Editor’s note: this review of AMC’s The Walking Dead will contain some spoilers. I will try to keep them to a minimum, but they’re be there nonetheless. You’ve been warned.
“The Next World” stand in stark contrast to the mid-season premier, “No Way Out”. Where the latter was oppressively dark and filled with loss and misery, the former is uncharacteristically light. It’s almost whimsical.
The Walking Dead smartly decided to skip forward in time a bit following the zombie attack on Alexandria, giving the community time to heal, mourn, and begin to rebuild. No where is this more evident than in the Grimes household, where Carl seems to be getting along just fine despite his grievous injury, and Judith is happily rolling over in her crib, and Rick has found a real human connection in Michonne. Their pairing caught me be surprise, but it makes a lot of sense. Certainly much more sense than Rick and the abused soccer mom.
This was also not an episode where a ton happened. The story was divided roughly in half between Rick and Daryl’s adventures, and Spencer coming to terms with his mother’s death. Let’s tackle Spencer’s story first.
I really liked that way his quest brought support from Carl (AKA Coral) and Michonne. Their instant readiness to help him out really shows how much this community of survivors has finally grown together; a cohesion that they desperately need. That said, I really don’t think too much of the Spencer character. He seems extremely uneven, like the writers use him less as a real character than as a way to fill various holes in the story. Perhaps this is the beginning of a real arc for him.
The lion’s share of “The Next World” focuses on Rick and Daryl’s trip out to gather supplies, and their run in with an extremely capable survivor whose friends call him Jesus. The trio play out a back and forth game over the possession of a panel truck filled with supplies, ultimately losing everything due to their mutual unwillingness to trust and cooperate.
The entire sequence was light and fun, but felt more than a little out of place considering where these characters are now. This is a story that would have fit much better in the show’s first or second season. Now that supplies are in much more demand, it seems strange that anyone would jeopardize such a bonanza over what turned out to be a bizarre competition between three hyper-competent survivors.

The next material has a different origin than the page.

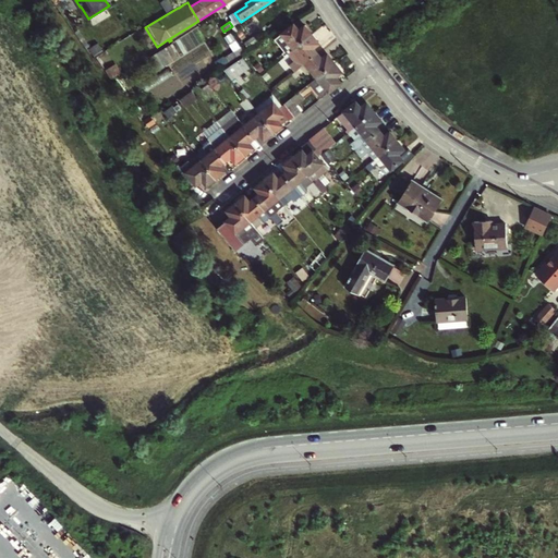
[(291,48),(292,50),(313,34),(306,25),(300,31),(295,24),(283,33),(293,46),(291,48)]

My favorite moment in the episode was one of the smallest, which happened right at the beginning. Dr. Denise and Tara are now a couple, and the good doctor petitions Daryl to locate some pop (the Michigander in me appreciated the regional nod) for Tara. Her shy awkwardness was really endearing, as was Daryl’s struggle to converse with her in any meaningful way, only buttressed later by his continued efforts to secure Tara’s gift.
This was a fun, but uneven episode of The Walking Dead. I enjoyed it, and appreciated the reprieve after all the bloodshed of last week, and before whatever awfulness is coming near the end of the season. A little light fare is nice every now and then, even in the zombie apocalypse.